In applied mathematics, the fast sweeping method is a numerical method for solving boundary value problems of the Eikonal equation.

 $|\nabla u(\mathbf{x})| = \frac 1 {f(\mathbf{x})} \text{ for } \mathbf{x} \in \Omega$

 $u(\mathbf{x}) = 0 \text{ for } \mathbf{x} \in \partial \Omega$

where $\Omega$ is an open set in $\mathbb{R}^n$, $f(\mathbf{x})$ is a function with positive values, $\partial \Omega$ is a well-behaved boundary of the open set and $|\cdot|$ is the Euclidean norm.

The fast sweeping method is an iterative method which uses upwind difference for discretization and uses Gauss–Seidel iterations with alternating sweeping ordering to solve the discretized Eikonal equation on a rectangular grid. The origins of this approach lie in the paper by Boue and Dupuis.
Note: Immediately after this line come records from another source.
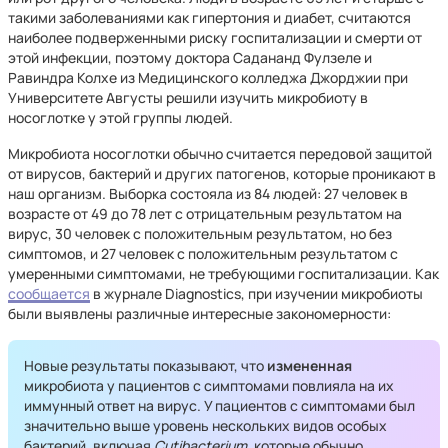
такими заболеваниями как гипертония и диабет, считаются
наиболее подверженными риску госпитализации и смерти от
этой инфекции, поэтому доктора Садананд Фулзеле и
Равиндра Колхе из Медицинского колледжа Джорджии при
Университете Августы решили изучить микробиоту в
носоглотке у этой группы людей.
Микробиота носоглотки обычно считается передовой защитой
от вирусов, бактерий и других патогенов, которые проникают в
наш организм. Выборка состояла из 84 людей: 27 человек в
возрасте от 49 до 78 лет с отрицательным результатом на
вирус, 30 человек с положительным результатом, но без
симптомов, и 27 человек с положительным результатом с
умеренными симптомами, не требующими госпитализации. Как
сообщается
в журнале Diagnostics, при изучении микробиоты
были выявлены различные интересные закономерности:
Новые результаты показывают, что
измененная
микробиота у пациентов с симптомами повлияла на их
иммунный ответ на вирус. У пациентов с симптомами был
значительно выше уровень нескольких видов особых
бактерий, включая
Cutibacterium
, которые обычно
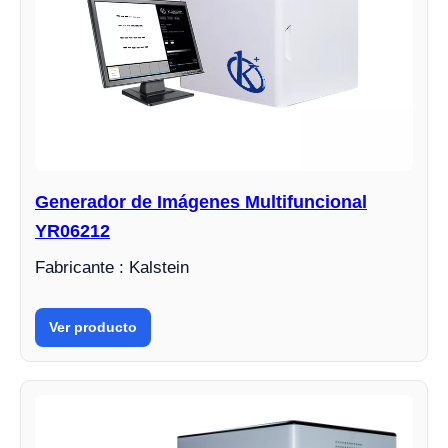
Generador de Imágenes Multifuncional
YR06212
Fabricante : Kalstein
Ver producto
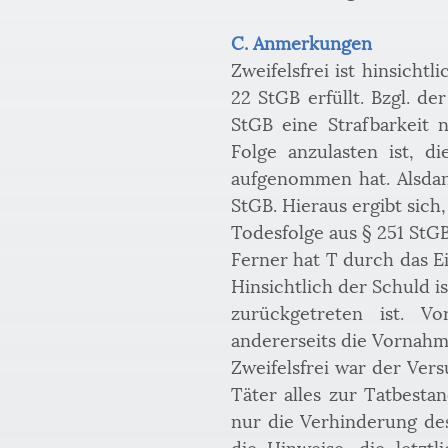
C. Anmerkungen
Zweifelsfrei ist hinsicht
22 StGB erfüllt. Bzgl. de
StGB eine Strafbarkeit nu
Folge anzulasten ist, d
aufgenommen hat. Alsdann
StGB. Hieraus ergibt sich,
Todesfolge aus § 251 StGB
Ferner hat T durch das Ei
Hinsichtlich der Schuld i
zurückgetreten ist. Vo
andererseits die Vornahme
Zweifelsfrei war der Ver
Täter alles zur Tatbesta
nur die Verhinderung des 
die Hinweise, die letzt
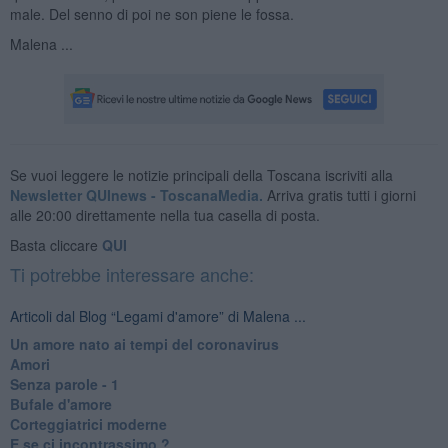
male. Del senno di poi ne son piene le fossa.
Malena ...
Se vuoi leggere le notizie principali della Toscana iscriviti alla
Newsletter QUInews - ToscanaMedia.
Arriva gratis tutti i giorni
alle 20:00 direttamente nella tua casella di posta.
Basta cliccare
QUI
Ti potrebbe interessare anche:
Articoli dal Blog “Legami d'amore” di Malena ...
Un amore nato ai tempi del coronavirus
Amori
Senza parole - 1
Bufale d'amore
Corteggiatrici moderne
E se ci incontrassimo ?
Although fast sweeping methods have existed in control theory, it was first proposed for Eikonal equations by Hongkai Zhao, an applied mathematician at the University of California, Irvine.

Sweeping algorithms are highly efficient for solving Eikonal equations when the corresponding characteristic curves do not change direction very often.